Helminth infections cause significant morbidity in endemic countries and treatment programmes for a number of these diseases are being implemented as a public health priority. Helminth parasites are presumed to be protective against allergic diseases [1,21] and there is some concern that treatment programmes, by controlling helminth parasites , may increase the prevalence of allergy among rural populations where atopic disease are considered to be relatively rare . However, there is no compelling evidence that helminths protect against atopic diseases or that the treatment of endemic populations increases the prevalence of these [21,46,48]. Anthelmintic treatment may increase the prevalence of allergen skin test reactivity in some studies [46,47], but the public health relevance of this is not clear – only a small proportion (~11%) of asthma may be attributable to allergen skin test reactivity in some areas of Latin America [7, 69]. Further, ascariasis and toxocariasis may be important risk factors for asthma in some populations [34,41,43,44,46,52,53], and therefore, anthelmintic treatment programmes may have beneficial effects. Early exposures to parasites such as geohelminth infections may contribute to programming of immune homeostasis and the long-term effects of anthelmintic treatment programmes in endemic populations on public health (i.e. inflammatory diseases) remains to be established. There is some evidence that hookworm infection may protect against asthma in Ethiopia  and clinical studies of experimental infections with hookworm in individuals with atopic diseases are in progress . Helminth infections produce powerful modulators of the host inflammatory response that protect them against killing or expulsion by the host. The identification of these factors and an understanding of the mechanisms by which they work may lead to the development of novel anti-inflammatory treatments.

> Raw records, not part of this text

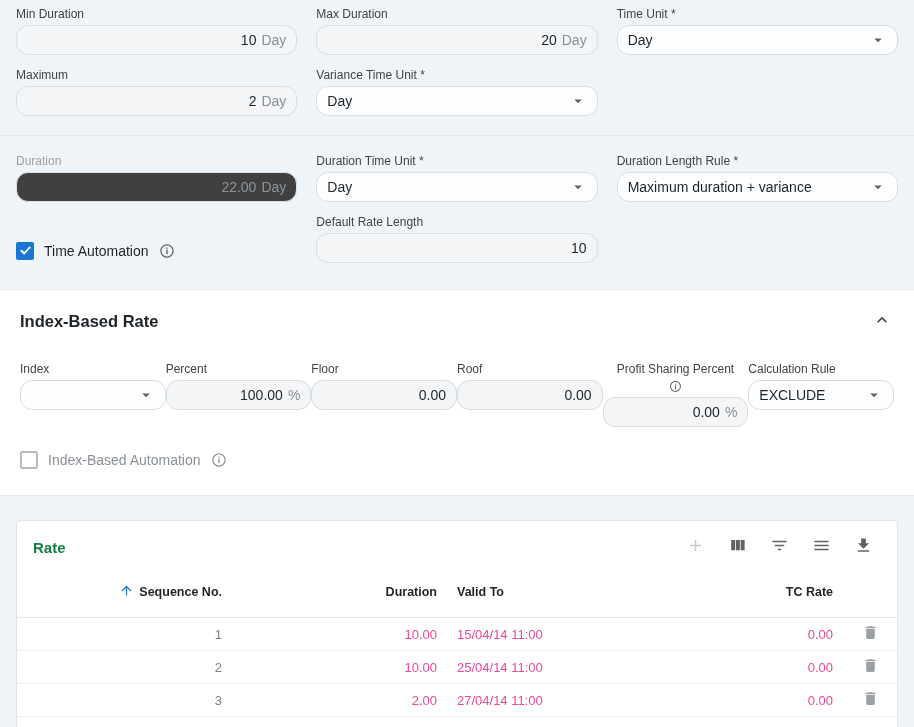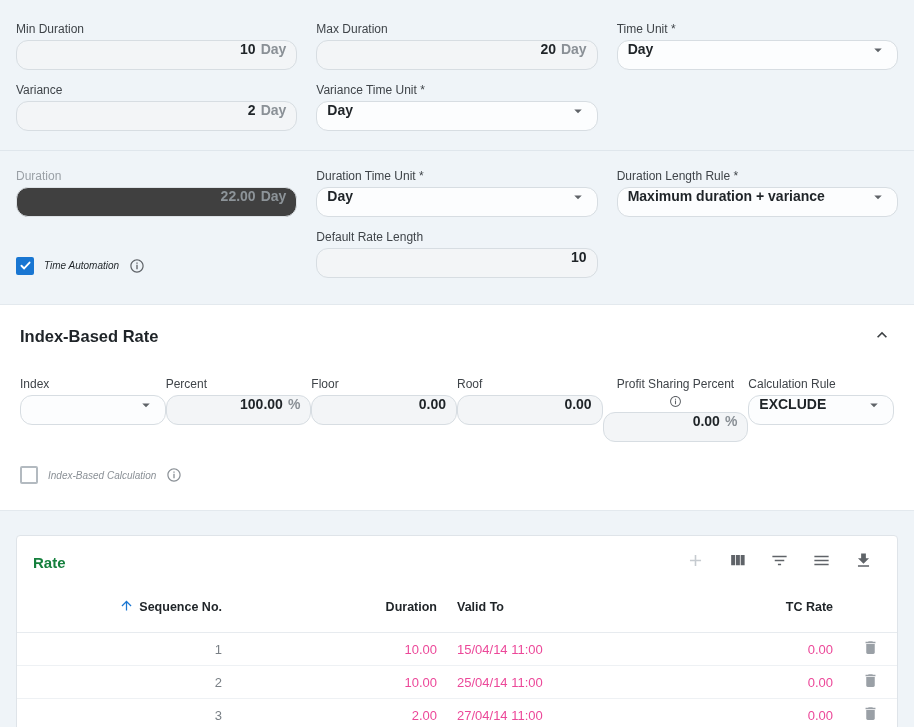--- a/index.html
+++ b/index.html
@@ -46,7 +46,7 @@
   .caret-icon { display: flex; }
 
   
-  .top-section { padding-top: 7px; padding-bottom: 26px; margin-top: 15px; }
+  .top-section { padding-top: 7px; padding-bottom: 26px; }
   .form-row { margin-top: 0; }
   .form-row + .form-row { margin-top: 13px; }
   .full-divider { height: 1px; background: #dfe6ec; margin: 19px 0 18px; }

Helminth infections have strong modulatory effects on anti-parasite inflammatory responses in the human host but it is not clear if helminths can affect allergic inflammatory responses to aeroallergens. Helminth infections have been associated with both a reduced prevalence and increased prevalence of atopy and atopic disease in different populations. The immune regulatory effects of tissue helminths are likely to be stronger than those of geohelminths. Further research in prospective observational and intervention studies is required to address the question of causality. An understanding of the mechanisms by which helminth parasites modulate the host allergic inflammatory response may lead to the development of novel anti-inflammatory interventions. The demonstration of a causal association between some helminth parasites (particularly geohelminths and toxocariasis that have a worldwide distribution) and an increased risk of asthma could lead to anthelmintic treatment programmes in populations considered to be at high risk.